Write out every line of the following records without any change.

◆ Records from a data collection:
---+---

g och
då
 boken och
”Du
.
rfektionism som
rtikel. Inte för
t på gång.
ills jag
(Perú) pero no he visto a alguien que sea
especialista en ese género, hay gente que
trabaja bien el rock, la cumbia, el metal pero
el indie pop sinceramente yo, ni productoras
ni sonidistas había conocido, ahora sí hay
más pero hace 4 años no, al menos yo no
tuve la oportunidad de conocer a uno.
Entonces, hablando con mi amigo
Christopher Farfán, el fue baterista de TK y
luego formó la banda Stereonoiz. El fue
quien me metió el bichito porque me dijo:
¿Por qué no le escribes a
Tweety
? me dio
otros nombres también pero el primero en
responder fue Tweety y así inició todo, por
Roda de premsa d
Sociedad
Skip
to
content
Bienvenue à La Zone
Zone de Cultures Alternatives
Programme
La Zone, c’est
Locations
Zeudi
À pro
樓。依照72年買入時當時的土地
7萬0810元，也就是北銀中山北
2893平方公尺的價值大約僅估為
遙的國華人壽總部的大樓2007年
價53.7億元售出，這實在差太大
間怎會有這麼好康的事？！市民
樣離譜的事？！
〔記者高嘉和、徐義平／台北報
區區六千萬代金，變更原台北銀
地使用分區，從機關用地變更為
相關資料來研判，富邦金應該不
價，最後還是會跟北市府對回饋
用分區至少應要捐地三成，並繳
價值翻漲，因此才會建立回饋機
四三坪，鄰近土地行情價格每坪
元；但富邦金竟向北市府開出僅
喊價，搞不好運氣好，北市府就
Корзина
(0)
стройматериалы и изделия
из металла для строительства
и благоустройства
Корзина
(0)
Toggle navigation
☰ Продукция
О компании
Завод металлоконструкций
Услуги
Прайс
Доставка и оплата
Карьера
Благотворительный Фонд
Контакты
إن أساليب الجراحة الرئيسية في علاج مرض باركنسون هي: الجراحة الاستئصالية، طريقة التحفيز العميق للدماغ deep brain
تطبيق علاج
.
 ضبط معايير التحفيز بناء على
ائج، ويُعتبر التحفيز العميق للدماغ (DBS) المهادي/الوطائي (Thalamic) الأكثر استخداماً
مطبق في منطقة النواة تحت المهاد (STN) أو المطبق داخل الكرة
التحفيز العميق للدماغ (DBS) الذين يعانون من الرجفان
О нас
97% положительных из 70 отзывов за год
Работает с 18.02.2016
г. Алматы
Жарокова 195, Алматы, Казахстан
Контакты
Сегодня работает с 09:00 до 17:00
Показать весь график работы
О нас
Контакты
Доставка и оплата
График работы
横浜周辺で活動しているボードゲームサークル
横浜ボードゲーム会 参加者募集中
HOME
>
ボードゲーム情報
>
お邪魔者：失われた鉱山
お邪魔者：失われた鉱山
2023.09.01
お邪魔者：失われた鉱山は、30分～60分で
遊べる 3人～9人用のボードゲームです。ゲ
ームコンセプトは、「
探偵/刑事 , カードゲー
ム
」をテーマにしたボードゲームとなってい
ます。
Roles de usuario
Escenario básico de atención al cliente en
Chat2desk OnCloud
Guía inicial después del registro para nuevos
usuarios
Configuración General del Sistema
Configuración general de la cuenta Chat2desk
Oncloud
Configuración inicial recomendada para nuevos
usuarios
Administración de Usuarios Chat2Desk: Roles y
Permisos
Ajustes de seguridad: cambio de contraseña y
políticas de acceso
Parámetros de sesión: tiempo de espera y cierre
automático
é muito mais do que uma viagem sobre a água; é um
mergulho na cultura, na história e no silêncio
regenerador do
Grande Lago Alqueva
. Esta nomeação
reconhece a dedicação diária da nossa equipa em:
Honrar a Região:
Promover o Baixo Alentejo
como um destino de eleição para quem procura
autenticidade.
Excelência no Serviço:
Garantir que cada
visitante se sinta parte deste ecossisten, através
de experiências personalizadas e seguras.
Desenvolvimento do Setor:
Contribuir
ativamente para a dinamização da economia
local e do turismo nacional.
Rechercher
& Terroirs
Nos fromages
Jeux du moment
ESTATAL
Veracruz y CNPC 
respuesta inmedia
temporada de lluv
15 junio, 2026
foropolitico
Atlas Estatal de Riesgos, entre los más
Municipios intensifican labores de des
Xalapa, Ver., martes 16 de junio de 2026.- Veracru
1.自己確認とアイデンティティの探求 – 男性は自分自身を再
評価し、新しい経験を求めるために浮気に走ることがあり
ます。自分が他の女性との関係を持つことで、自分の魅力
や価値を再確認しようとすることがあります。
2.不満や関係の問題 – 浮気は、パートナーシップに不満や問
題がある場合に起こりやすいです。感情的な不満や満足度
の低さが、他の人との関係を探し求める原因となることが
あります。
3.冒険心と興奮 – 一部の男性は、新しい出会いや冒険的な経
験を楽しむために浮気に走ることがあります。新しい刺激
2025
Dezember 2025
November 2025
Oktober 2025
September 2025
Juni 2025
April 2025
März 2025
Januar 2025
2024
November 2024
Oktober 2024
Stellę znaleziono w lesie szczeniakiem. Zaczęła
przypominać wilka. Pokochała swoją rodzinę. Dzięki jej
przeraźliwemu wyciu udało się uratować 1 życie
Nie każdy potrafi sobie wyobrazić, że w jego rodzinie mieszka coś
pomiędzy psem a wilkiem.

---+---

◆ Expected answer:
g och
då
 boken och
”Du
.
rfektionism som
rtikel. Inte för
t på gång.
ills jag
(Perú) pero no he visto a alguien que sea
especialista en ese género, hay gente que
trabaja bien el rock, la cumbia, el metal pero
el indie pop sinceramente yo, ni productoras
ni sonidistas había conocido, ahora sí hay
más pero hace 4 años no, al menos yo no
tuve la oportunidad de conocer a uno.
Entonces, hablando con mi amigo
Christopher Farfán, el fue baterista de TK y
luego formó la banda Stereonoiz. El fue
quien me metió el bichito porque me dijo:
¿Por qué no le escribes a
Tweety
? me dio
otros nombres también pero el primero en
responder fue Tweety y así inició todo, por
Roda de premsa d
Sociedad
Skip
to
content
Bienvenue à La Zone
Zone de Cultures Alternatives
Programme
La Zone, c’est
Locations
Zeudi
À pro
樓。依照72年買入時當時的土地
7萬0810元，也就是北銀中山北
2893平方公尺的價值大約僅估為
遙的國華人壽總部的大樓2007年
價53.7億元售出，這實在差太大
間怎會有這麼好康的事？！市民
樣離譜的事？！
〔記者高嘉和、徐義平／台北報
區區六千萬代金，變更原台北銀
地使用分區，從機關用地變更為
相關資料來研判，富邦金應該不
價，最後還是會跟北市府對回饋
用分區至少應要捐地三成，並繳
價值翻漲，因此才會建立回饋機
四三坪，鄰近土地行情價格每坪
元；但富邦金竟向北市府開出僅
喊價，搞不好運氣好，北市府就
Корзина
(0)
стройматериалы и изделия
из металла для строительства
и благоустройства
Корзина
(0)
Toggle navigation
☰ Продукция
О компании
Завод металлоконструкций
Услуги
Прайс
Доставка и оплата
Карьера
Благотворительный Фонд
Контакты
إن أساليب الجراحة الرئيسية في علاج مرض باركنسون هي: الجراحة الاستئصالية، طريقة التحفيز العميق للدماغ deep brain
تطبيق علاج
.
 ضبط معايير التحفيز بناء على
ائج، ويُعتبر التحفيز العميق للدماغ (DBS) المهادي/الوطائي (Thalamic) الأكثر استخداماً
مطبق في منطقة النواة تحت المهاد (STN) أو المطبق داخل الكرة
التحفيز العميق للدماغ (DBS) الذين يعانون من الرجفان
О нас
97% положительных из 70 отзывов за год
Работает с 18.02.2016
г. Алматы
Жарокова 195, Алматы, Казахстан
Контакты
Сегодня работает с 09:00 до 17:00
Показать весь график работы
О нас
Контакты
Доставка и оплата
График работы
横浜周辺で活動しているボードゲームサークル
横浜ボードゲーム会 参加者募集中
HOME
>
ボードゲーム情報
>
お邪魔者：失われた鉱山
お邪魔者：失われた鉱山
2023.09.01
お邪魔者：失われた鉱山は、30分～60分で
遊べる 3人～9人用のボードゲームです。ゲ
ームコンセプトは、「
探偵/刑事 , カードゲー
ム
」をテーマにしたボードゲームとなってい
ます。
Roles de usuario
Escenario básico de atención al cliente en
Chat2desk OnCloud
Guía inicial después del registro para nuevos
usuarios
Configuración General del Sistema
Configuración general de la cuenta Chat2desk
Oncloud
Configuración inicial recomendada para nuevos
usuarios
Administración de Usuarios Chat2Desk: Roles y
Permisos
Ajustes de seguridad: cambio de contraseña y
políticas de acceso
Parámetros de sesión: tiempo de espera y cierre
automático
é muito mais do que uma viagem sobre a água; é um
mergulho na cultura, na história e no silêncio
regenerador do
Grande Lago Alqueva
. Esta nomeação
reconhece a dedicação diária da nossa equipa em:
Honrar a Região:
Promover o Baixo Alentejo
como um destino de eleição para quem procura
autenticidade.
Excelência no Serviço:
Garantir que cada
visitante se sinta parte deste ecossisten, através
de experiências personalizadas e seguras.
Desenvolvimento do Setor:
Contribuir
ativamente para a dinamização da economia
local e do turismo nacional.
Rechercher
& Terroirs
Nos fromages
Jeux du moment
ESTATAL
Veracruz y CNPC 
respuesta inmedia
temporada de lluv
15 junio, 2026
foropolitico
Atlas Estatal de Riesgos, entre los más
Municipios intensifican labores de des
Xalapa, Ver., martes 16 de junio de 2026.- Veracru
1.自己確認とアイデンティティの探求 – 男性は自分自身を再
評価し、新しい経験を求めるために浮気に走ることがあり
ます。自分が他の女性との関係を持つことで、自分の魅力
や価値を再確認しようとすることがあります。
2.不満や関係の問題 – 浮気は、パートナーシップに不満や問
題がある場合に起こりやすいです。感情的な不満や満足度
の低さが、他の人との関係を探し求める原因となることが
あります。
3.冒険心と興奮 – 一部の男性は、新しい出会いや冒険的な経
験を楽しむために浮気に走ることがあります。新しい刺激
2025
Dezember 2025
November 2025
Oktober 2025
September 2025
Juni 2025
April 2025
März 2025
Januar 2025
2024
November 2024
Oktober 2024
Stellę znaleziono w lesie szczeniakiem. Zaczęła
przypominać wilka. Pokochała swoją rodzinę. Dzięki jej
przeraźliwemu wyciu udało się uratować 1 życie
Nie każdy potrafi sobie wyobrazić, że w jego rodzinie mieszka coś
pomiędzy psem a wilkiem.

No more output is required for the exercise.